I sat there on the bed by myself for a long time, the music drifting in from the hallway along with voices and noise, girls giggling, the bathroom door slamming. I lost all track of time and I was sure hours had passed, that I’d missed the New Year altogether, when Macon finally slipped back through the door, locking it behind him.

“Hey,” he said. I could only see his teeth in the dark, just a mouth coming toward me. “You okay?”

I leaned forward, determined to make out his face. As he got closer I was relieved to see he looked the same. My Macon. My boyfriend. Mine. “What time is it?”

“I don’t know.” He looked at his watch, glowing green in the dark. “Eleven-thirty. Why?”

“I just wondered,” I said. “Where have you been?”

“Mingling.” He handed me the beer in his hand, which tasted good and cold going down. I’d lost track of how many I’d had. I felt liquid and warm, and I curled up against him on the bed, kissing his neck as he wrapped his arms around me. As I closed my eyes the world began to spin in the dark, but he held me tight, his hand already moving up my leg, to my waistband. This was it.

I kept kissing him, trying to lose myself in it, but the room was hot and small and the bed smelled bad, like sweat. As we went further and further, I kept thinking that this wasn’t how I’d imagined it would be. Not here, in a smelly bed, when my head was spinning and I could hear each flush of the toilet in the room next door. Not here, in a room with a dirty litter box and Penthouse magazine on the floor, where Elizabeth Gunderson had preceded me. Not here.

I started to get nervous, jumpy, and as Macon kept on, un-snapping my jeans, the noise from the bathroom only got louder, and outside some girl was coughing, and I felt something pressing against my bare back, something hard. When I reached around I felt it cool against my palm, and held it up over Macon’s head to the dim light. It was an earring, a gold teardrop; the one Elizabeth had lost. Scarlett had the same pair.

“Wait,” I said suddenly to Macon, pushing him up and away from me. We were very close, almost there, and I could hear him groan even as I squirmed out from beneath him.

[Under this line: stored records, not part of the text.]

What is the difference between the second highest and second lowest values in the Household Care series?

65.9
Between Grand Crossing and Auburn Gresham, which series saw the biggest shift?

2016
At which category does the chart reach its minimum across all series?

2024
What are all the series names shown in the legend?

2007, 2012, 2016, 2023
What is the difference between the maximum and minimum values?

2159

“What?” he said. “What’s wrong?”

“I feel sick,” I told him, and it wasn’t really true until I said it, and then I thought of all those beers and that bong hit and being here in this sweaty stinky bed and the reeking litter box. “I think I need some air.”

“Come on,” he said, sliding his hand up my back but it felt cold and creepy, suddenly, “lay back down. Come here.”